Action item
Your copy should begin at the line containing "ring tip: (205, 234)" and end at the last line of the records; transcribe those lines exactly and leave out every picture.

(Pose estimation data)
▶

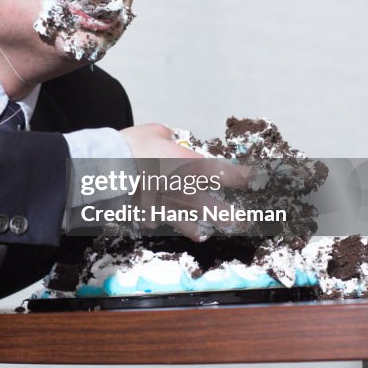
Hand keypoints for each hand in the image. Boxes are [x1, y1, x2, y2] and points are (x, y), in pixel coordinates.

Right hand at [120, 123, 251, 240]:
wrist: (111, 171)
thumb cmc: (135, 147)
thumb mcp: (156, 132)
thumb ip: (167, 138)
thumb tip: (167, 140)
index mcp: (193, 166)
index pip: (228, 174)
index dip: (245, 178)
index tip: (256, 180)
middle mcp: (187, 191)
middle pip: (217, 211)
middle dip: (231, 217)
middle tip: (241, 221)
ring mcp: (170, 208)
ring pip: (191, 225)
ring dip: (198, 229)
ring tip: (205, 234)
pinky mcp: (151, 217)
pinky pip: (159, 222)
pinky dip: (159, 221)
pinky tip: (158, 222)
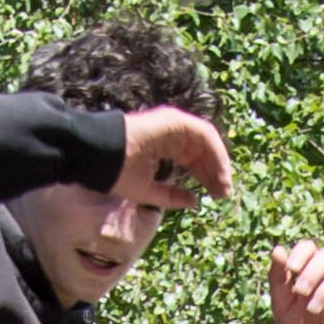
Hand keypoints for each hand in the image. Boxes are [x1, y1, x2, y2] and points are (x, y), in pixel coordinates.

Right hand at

◀

Written answer
ring tip: (205, 234)
pinky mcp: (151, 217)
pinky pip: (159, 222)
pinky dip: (159, 221)
pinky tip: (158, 222)
Hand keypoints for each hand in the image. Boxes are [x1, y1, x2, y2] and points are (x, y), in pixel coordinates.

Right hand at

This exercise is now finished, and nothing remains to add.